Is this a grizzled Maine man or a spoiled toddler whose toy was confiscated?
The left-wing progressive believes he is another victim of big politics — the kind he was trying to defeat.
But he got suckered into thinking that he was the leader of surging left-wing populism. In reality, he was simply an actor cast to lead it.
Indeed, Platner’s rise was like a movie.
With no political experience, he was plucked from relative obscurity by Dan Moraff and Leanne Fan, Ivy League-educated scouts looking for the progressive movement’s new face like they were running a small-town model search.
Platner, a combat veteran, was living in Sullivan, Maine, surviving mostly off government benefits and dabbling in oyster farming (his mother was his only customer). Taken with his left-wing politics and blue-collar costume, they called Morris Katz, the young operative behind New York Mayor Zohran Mamdani’s campaign.

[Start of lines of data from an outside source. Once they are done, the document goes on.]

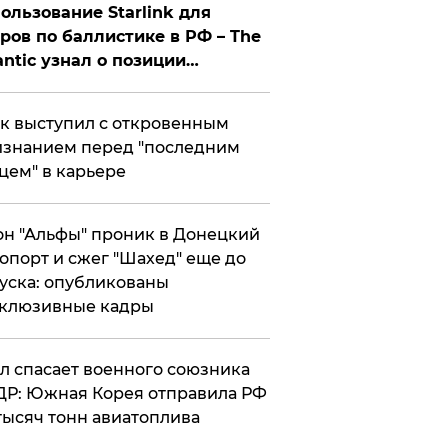
ользование Starlink для
ров по баллистике в РФ – The
antic узнал о позиции
знесмена
к выступил с откровенным
знанием перед "последним
цем" в карьере
н "Альфы" проник в Донецкий
опорт и сжег "Шахед" еще до
уска: опубликованы
склюзивные кадры
ул спасает военного союзника
Р: Южная Корея отправила РФ
тысяч тонн авиатоплива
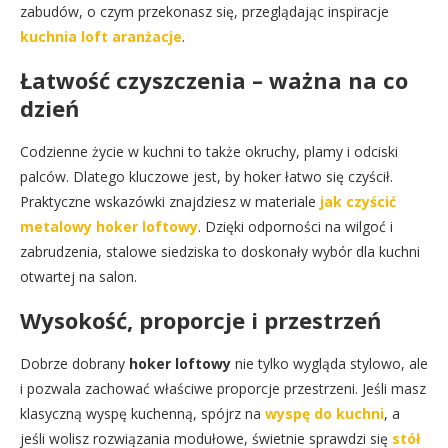
zabudów, o czym przekonasz się, przeglądając inspiracje
kuchnia loft aranżacje
.
Łatwość czyszczenia – ważna na co
dzień
Codzienne życie w kuchni to także okruchy, plamy i odciski
palców. Dlatego kluczowe jest, by hoker łatwo się czyścił.
Praktyczne wskazówki znajdziesz w materiale
jak czyścić
metalowy hoker loftowy
. Dzięki odporności na wilgoć i
zabrudzenia, stalowe siedziska to doskonały wybór dla kuchni
otwartej na salon.
Wysokość, proporcje i przestrzeń
Dobrze dobrany
hoker loftowy
nie tylko wygląda stylowo, ale
i pozwala zachować właściwe proporcje przestrzeni. Jeśli masz
klasyczną wyspę kuchenną, spójrz na
wyspę do kuchni
, a
jeśli wolisz rozwiązania modułowe, świetnie sprawdzi się
stół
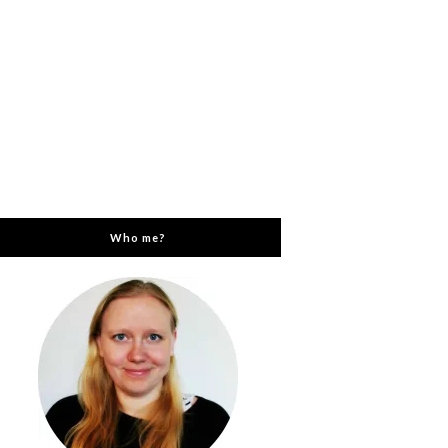
Who me?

The New York Times reported that the trio gassed Platner up, telling him that “he was ‘the one,’ a ‘hero of the movement’ and ‘a historical figure’ who could be ‘leading a revolution,’ according to half a dozen sources.”
They rolled him out to the most prominent position in the showroom without properly looking under the hood.

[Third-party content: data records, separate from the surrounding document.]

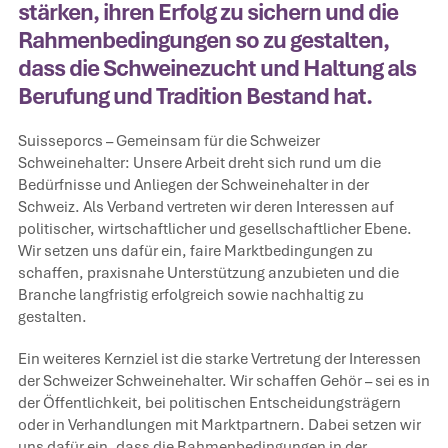
stärken, ihren Erfolg zu sichern und die
Rahmenbedingungen so zu gestalten,
dass die Schweinezucht und Haltung als
Berufung und Tradition Bestand hat.
Suisseporcs – Gemeinsam für die Schweizer
Schweinehalter: Unsere Arbeit dreht sich rund um die
Bedürfnisse und Anliegen der Schweinehalter in der
Schweiz. Als Verband vertreten wir deren Interessen auf
politischer, wirtschaftlicher und gesellschaftlicher Ebene.
Wir setzen uns dafür ein, faire Marktbedingungen zu
schaffen, praxisnahe Unterstützung anzubieten und die
Branche langfristig erfolgreich sowie nachhaltig zu
gestalten.
Ein weiteres Kernziel ist die starke Vertretung der Interessen
der Schweizer Schweinehalter. Wir schaffen Gehör – sei es in
der Öffentlichkeit, bei politischen Entscheidungsträgern
oder in Verhandlungen mit Marktpartnern. Dabei setzen wir
uns dafür ein, dass die Rahmenbedingungen in der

Platner quickly rose to national prominence thanks to positive press and a carefully crafted po-origin story of a hardscrabble life — despite having attended posh prep school Hotchkiss and buying his home with a $200,000 loan from his attorney father.
The newcomer drew massive support from household names including New York’s Sen. Kirsten Gillibrand and California Rep. Ro Khanna. The “Pod Save America” bros fawned all over him.
“As Mr. Platner’s star rose through the winter and early spring,” the Times wrote Wednesday, “Mr. Katz was privately promoting him as a future presidential candidate for as soon as 2028, if he won his senate bid.”
All those excitable supporters ignored loads of red flags. The Totenkopf Nazi tattoo. The revelations — from his own wife — that the married veteran had been sexting other women. The allegations from another ex-girlfriend, Lyndsey Fiefeld, that he had locked her in a room and physically pulled her out of a car.
Fifield is a Republican, so of course her claim was dismissed.
Dems clearly felt emboldened as skeleton after skeleton fell out of his closet and his supporters didn’t seem to care.
But the wheels came off with Racicot, an avowed leftie who said she agreed with his politics but came forward because of his character.
Platner should blame his campaign’s implosion on his own bad behavior and buying into the folks who sold him a fantasy.
Meanwhile, it’s unclear if people in Maine are as bereft as the insurgent national lefties who pushed him as their big hope at taking back the Senate.
The morning after the video broke, the Bangor Daily News’ most read story was not about Platner — but about the return of female hummingbirds to feeders.